Poem: February 8, 2019

Education

I worry it hasn't occurred to us
that the education our children need
is not the one we've designed for them.

We aspire to teach with great efficiency
numeracy and parts of speech,
water cycles and Omaha Beach.

We've built a labyrinth- a mansion
of the measurable, a temple to the agreed-upon-
laid brick by guaranteed and viable brick.

We've drawn great and detailed maps,
a fat atlas of required knowledge,
a world both vast and pre-explored.

It's stretched across the table in two dimensions.
We accept its clean edges, its corners.
We know beyond where lie the monsters.

We train our teachers to be tour guides
with scripts and calendars and best practices.
It's best when they say together, "Look to your left

and you will see X which is an example of Y
which according to experts has 3 causes,
which are outlined in your pamphlet..."

And an exemplary teacher has a high percentage
of eyes looking left, repeating X and Y,
referring to the pamphlet, achieving student success.

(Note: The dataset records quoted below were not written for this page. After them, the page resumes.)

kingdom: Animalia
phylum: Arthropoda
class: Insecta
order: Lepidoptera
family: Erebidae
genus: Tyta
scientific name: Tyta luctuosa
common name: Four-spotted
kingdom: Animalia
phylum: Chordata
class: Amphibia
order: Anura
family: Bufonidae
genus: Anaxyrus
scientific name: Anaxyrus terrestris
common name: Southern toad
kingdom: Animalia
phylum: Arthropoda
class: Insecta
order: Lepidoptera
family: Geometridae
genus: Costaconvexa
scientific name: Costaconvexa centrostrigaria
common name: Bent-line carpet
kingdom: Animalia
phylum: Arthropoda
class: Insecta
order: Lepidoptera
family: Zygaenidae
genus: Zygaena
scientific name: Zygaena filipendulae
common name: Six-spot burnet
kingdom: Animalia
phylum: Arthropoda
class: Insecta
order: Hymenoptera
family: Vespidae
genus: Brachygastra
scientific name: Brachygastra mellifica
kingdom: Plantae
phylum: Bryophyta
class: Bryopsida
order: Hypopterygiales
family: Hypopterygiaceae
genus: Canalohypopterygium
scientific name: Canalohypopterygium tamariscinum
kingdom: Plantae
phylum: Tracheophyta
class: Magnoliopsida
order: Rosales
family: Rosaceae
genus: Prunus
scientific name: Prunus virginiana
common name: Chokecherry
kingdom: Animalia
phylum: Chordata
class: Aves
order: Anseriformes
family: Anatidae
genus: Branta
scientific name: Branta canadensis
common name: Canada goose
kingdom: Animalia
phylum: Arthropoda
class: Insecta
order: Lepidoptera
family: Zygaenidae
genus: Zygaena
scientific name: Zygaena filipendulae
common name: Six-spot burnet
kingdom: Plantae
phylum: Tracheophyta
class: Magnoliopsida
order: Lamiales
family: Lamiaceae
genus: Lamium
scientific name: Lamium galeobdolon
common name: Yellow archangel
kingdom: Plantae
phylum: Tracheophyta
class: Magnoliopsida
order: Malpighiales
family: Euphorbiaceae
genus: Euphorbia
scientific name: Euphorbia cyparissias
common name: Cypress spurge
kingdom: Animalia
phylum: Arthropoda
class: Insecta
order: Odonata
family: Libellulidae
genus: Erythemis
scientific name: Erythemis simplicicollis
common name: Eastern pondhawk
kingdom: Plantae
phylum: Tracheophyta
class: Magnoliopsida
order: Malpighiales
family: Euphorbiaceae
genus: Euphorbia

And don't we stand in awe of our accomplishments,
our mighty and terrible architecture?
And aren't we relieved when the trains arrive on time?

Watch the students disembark, exhausted and lost.
Watch the teachers bored and disenchanted with the blur
behind the glass that passes and nothing to touch.

A quarter of a person's life passes in our care before
we send them forth to become the world,
to care for others and know themselves.

Am I the only one who has questions, here?